Donnerstag , 24. September 2020
Im Raum Lüneburg sind am Valentinstag mehrere Menschen von Betrügern angerufen worden, die sich als Polizisten ausgegeben haben. (Foto: t&w)

Falsche Polizisten bringen Senioren um ihr Geld

Bardowick/Lüneburg. Wieder hat die Masche funktioniert: Angebliche Polizisten haben ein Ehepaar aus der Samtgemeinde Bardowick um mehrere Tausend Euro Bargeld betrogen. Die Polizeiinspektion Lüneburg warnt deshalb erneut eindringlich vor Anrufern, die sich als Beamte ausgeben.

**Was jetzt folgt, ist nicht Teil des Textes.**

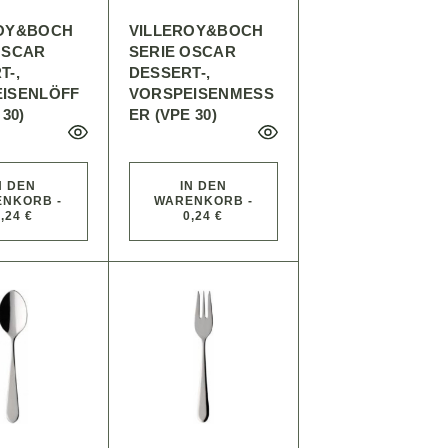
ROY&BOCH
VILLEROY&BOCH
OSCAR
SERIE OSCAR
T-,
DESSERT-,
ISENLÖFF
VORSPEISENMESS
 30)
ER (VPE 30)
N DEN
IN DEN
NKORB -
WARENKORB -
,24 €
0,24 €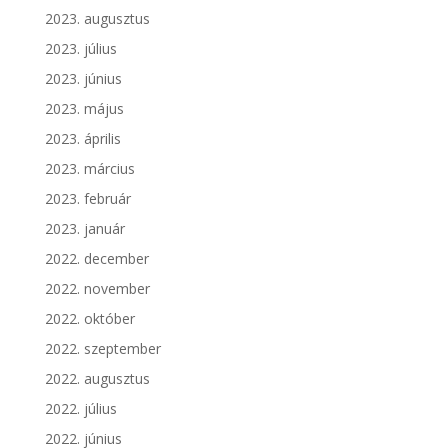
2023. augusztus
2023. július
2023. június
2023. május
2023. április
2023. március
2023. február
2023. január
2022. december
2022. november
2022. október
2022. szeptember
2022. augusztus
2022. július
2022. június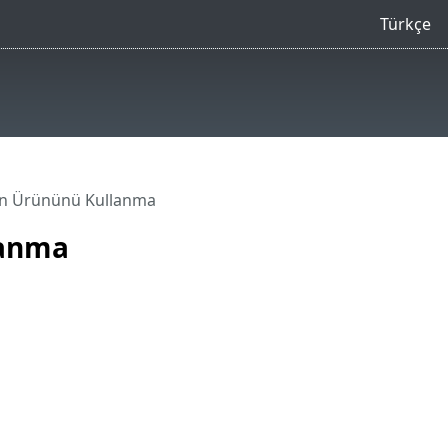
Türkçe
ion Ürününü Kullanma
lanma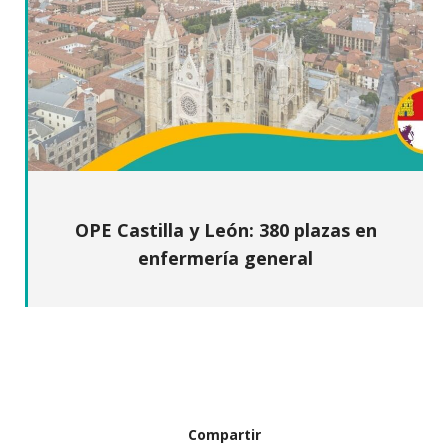
OPE Castilla y León: 380 plazas en
enfermería general
Compartir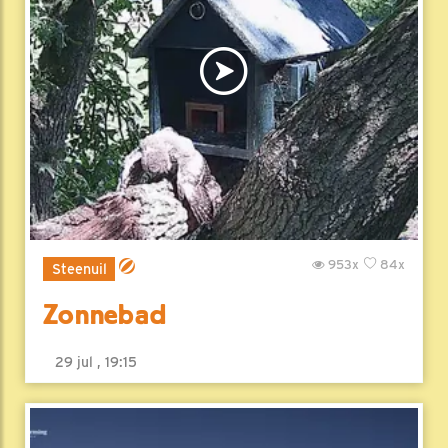
953x
84x
Steenuil
Zonnebad
29 jul , 19:15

Wie die Polizei berichtet, hatten die Täter den Senioren am Telefon zunächst mehrfach die Geschichte eines bevorstehenden Überfalls aufgetischt und behauptet, das Geld der älteren Leute in Sicherheit bringen zu wollen. Darauf hätte sich das Ehepaar am Valentinstag schließlich eingelassen und den Gaunern das Geld überlassen.

Im Verlauf des 14. Februar haben sich der Polizei zufolge weitere ältere Menschen aus der Region gemeldet und ebenfalls über Anrufe angeblicher Polizisten berichtet. Die Betroffenen
seien jedoch misstrauisch geworden und hätten das Telefongespräch abgebrochen.

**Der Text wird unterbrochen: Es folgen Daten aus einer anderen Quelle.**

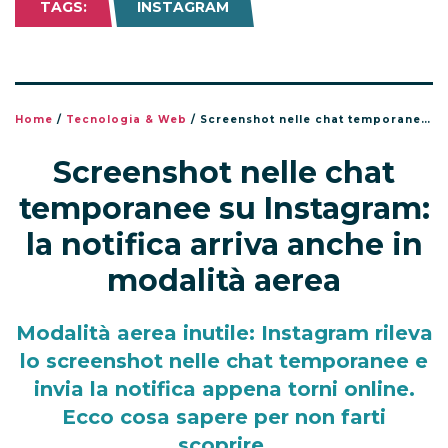
TAGS:
INSTAGRAM
Home
/
Tecnologia & Web
/
Screenshot nelle chat temporanee su Instagram: la notifica arriva anche in modalità aerea
Screenshot nelle chat
temporanee su Instagram:
la notifica arriva anche in
modalità aerea
Modalità aerea inutile: Instagram rileva
lo screenshot nelle chat temporanee e
invia la notifica appena torni online.
Ecco cosa sapere per non farti
scoprire.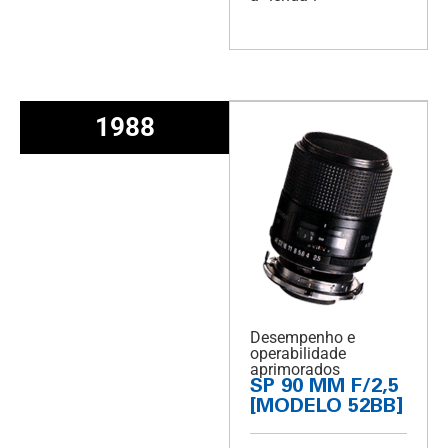
1988
Desempenho e
operabilidade
aprimorados
SP 90 MM F/2,5
[MODELO 52BB]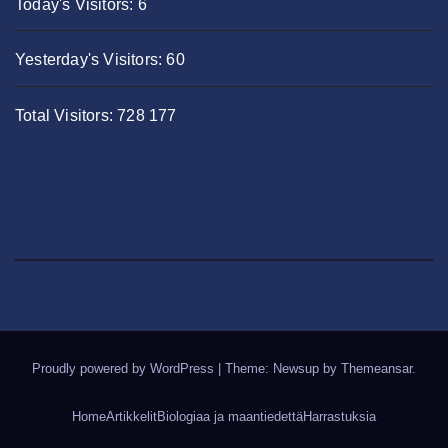
Today's Visitors:
6
Yesterday's Visitors:
60
Total Visitors:
728 177
Proudly powered by WordPress
|
Theme: Newsup by
Themeansar
.
Home
Artikkelit
Biologiaa ja maantiedettä
Harrastuksia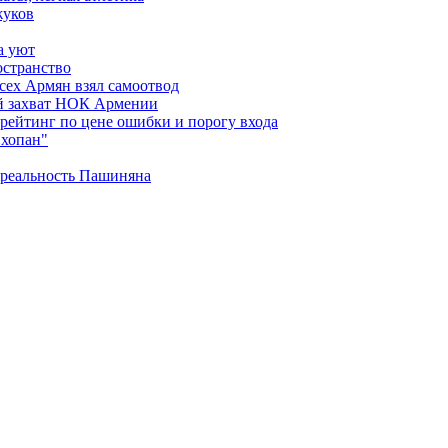
жуков
а уют
остранство
сех Армян взял самоотвод
ий захват НОК Армении
 рейтинг по цене ошибки и порогу входа
"хопан"
 реальность Пашиняна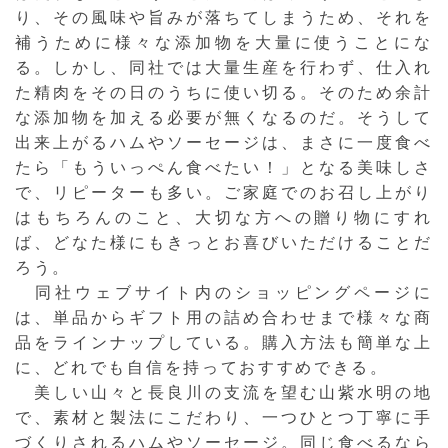
り、その風味や旨みが落ちてしまうため、それを
補うために様々な添加物を大量に使うことにな
る。しかし、同社では大量生産を行わず、仕入れ
た精肉をその日のうちに使い切る。そのため余計
な添加物を加える必要が無くなるのだ。そうして
出来上がるハムやソーセージは、まさに一度食べ
たら「もういっぺん食べたい！」となる美味しさ
で、リピーターも多い。ご家庭でのお召し上がり
はもちろんのこと、大切な方への贈り物にすれ
ば、どなた様にもきっとお喜びいただけることだ
ろう。
同社ウェブサイト内のショッピングページに
は、単品からギフト用の詰め合わせまで様々な商
品をラインナップしている。購入方法も簡単な上
に、どれでも自信を持っておすすめできる。
美しい山々と長良川の支流を望む山紫水明の地
で、素材と製法にこだわり、一つひとつ丁寧に手
づくりされるハムやソーセージ。同じ食べるなら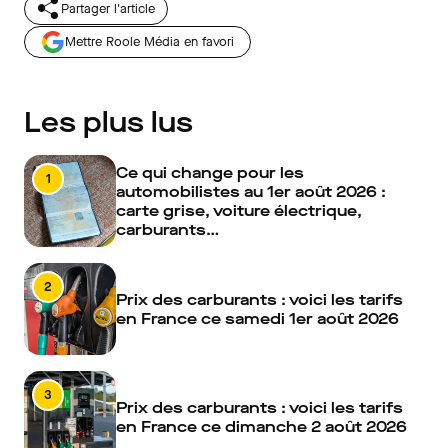
Partager l'article
Mettre Roole Média en favori
Les plus lus
Ce qui change pour les
1
automobilistes au 1er août 2026 :
carte grise, voiture électrique,
carburants…
2
Prix des carburants : voici les tarifs
en France ce samedi 1er août 2026
3
Prix des carburants : voici les tarifs
en France ce dimanche 2 août 2026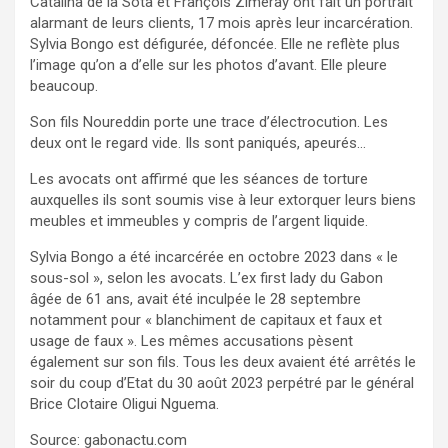
Catalina de la Sota et François Zimeray ont fait un portrait
alarmant de leurs clients, 17 mois après leur incarcération.
Sylvia Bongo est défigurée, défoncée. Elle ne reflète plus
l’image qu’on a d’elle sur les photos d’avant. Elle pleure
beaucoup.
Son fils Noureddin porte une trace d’électrocution. Les
deux ont le regard vide. Ils sont paniqués, apeurés…
Les avocats ont affirmé que les séances de torture
auxquelles ils sont soumis vise à leur extorquer leurs biens
meubles et immeubles y compris de l’argent liquide.
Sylvia Bongo a été incarcérée en octobre 2023 dans « le
sous-sol », selon les avocats. L’ex first lady du Gabon
âgée de 61 ans, avait été inculpée le 28 septembre
notamment pour « blanchiment de capitaux et faux et
usage de faux ». Les mêmes accusations pèsent
également sur son fils. Tous les deux avaient été arrêtés le
soir du coup d’Etat du 30 août 2023 perpétré par le général
Brice Clotaire Oligui Nguema.
Source: gabonactu.com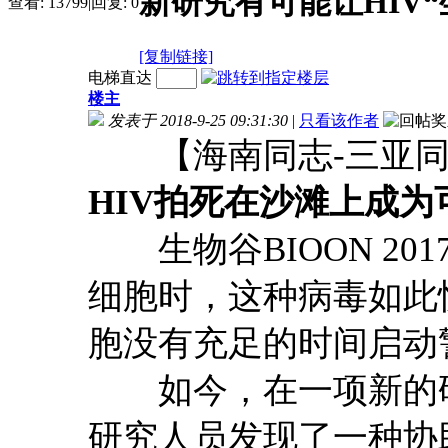
新研究有可能让HIV“
查看:
13799
|
回复:
0
[复制链接]
电梯直达
楼主
发表于 2018-9-25 09:31:30
|
只看该作者
【海南同志-三亚同
HIV拍死在沙滩上成为
生物谷BIOON 201
细胞时，这种病毒如此
胞没有充足的时间启动
如今，在一项新的研
研究人员发现了一种协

In diesem Zusammenhang warnt die Polizei nochmals vor den angeblichen „Kollegen“ und appelliert dabei insbesondere auch an die jüngeren Angehörigen: „Sprechen Sie mit ihren Eltern, Tanten, Onkels über die möglichen Betrugsmaschen – es ist Ihr Erbe, das den Gaunern in die Hände fällt.“ lz

Die Masche

So erkennen Sie Betrugsversuche

Die Betrüger nehmen meist telefonischen Kontakt auf und geben vor, Polizeibeamte zu sein. Oft wird behauptet, dass Einbrecher festgenommen worden seien. Man habe bei der Durchsuchung einen Notizzettel mit Namen und Anschrift der Angerufenen gefunden. Nun wolle die Polizei weitere Straftaten verhindern. Dazu sei die Mitarbeit der ausgewählten Opfer erforderlich. Betrüger können sich auch als Staatsanwälte, Bankmitarbeiter oder andere Amtspersonen ausgegeben.

Am Telefon versuchen die Täter, Informationen über vorhandene Wertgegenstände, Schmuck, Bargeld und Wertanlagen zu erlangen. Es wird angeboten, vorbeizukommen und Geld und andere Wertgegenstände abzuholen und sicher bei Polizei aufzubewahren. Mancher Täter behaupten auch, Hinweise von Bankmitarbeitern bekommen zu haben. Ziel ist es, auch noch an Bankguthaben der Opfer zu kommen.

Durch Manipulation kann die sogar Telefonnummer der richtigen Polizei auf der Telefonanzeige sichtbar sein, obwohl der Anruf nicht von der Polizei kommt! Dies gilt sowohl für die 110 als auch die 8306 mit entsprechender Durchwahlnummer. Manchmal werden auch bekannte Namen ins Spiel gebracht, etwa der eines Kontaktbeamten. Auch der Name des BKA-Präsidenten, Holger Münch, wurde schon verwendet.

Ein weitere Variante ist, dass die Täter an der Haustür klingeln. Bei diesem Trick geben die Täter vor, in die Wohnung nebenan sei eingebrochen worden. Nun sei es erforderlich, auch im Nacharhaus die Fenster und Türen auf Einbruchspuren zu kontrollieren. In der Regel kommen zwei Täter, die sich als Kriminalbeamte vorstellen und daher
auch keine Uniform tragen. Sie weisen sich mit falschen Ausweisen oder falscher Kripo-Marke aus. Während der eine Täter mit dem Opfer Fenster für Fenster „nach Spuren absucht“, durchsucht der andere Täter in dieser Zeit die möglichen Verstecke nach Geld und Wertsachen.

Die Polizei bittet darum, niemals Geld abzuheben oder Bargeld, Schmuck und Wertgegenstände auszuhändigen, um Ermittlungen zu unterstützen, sondern immer sofort die 110 anzurufen.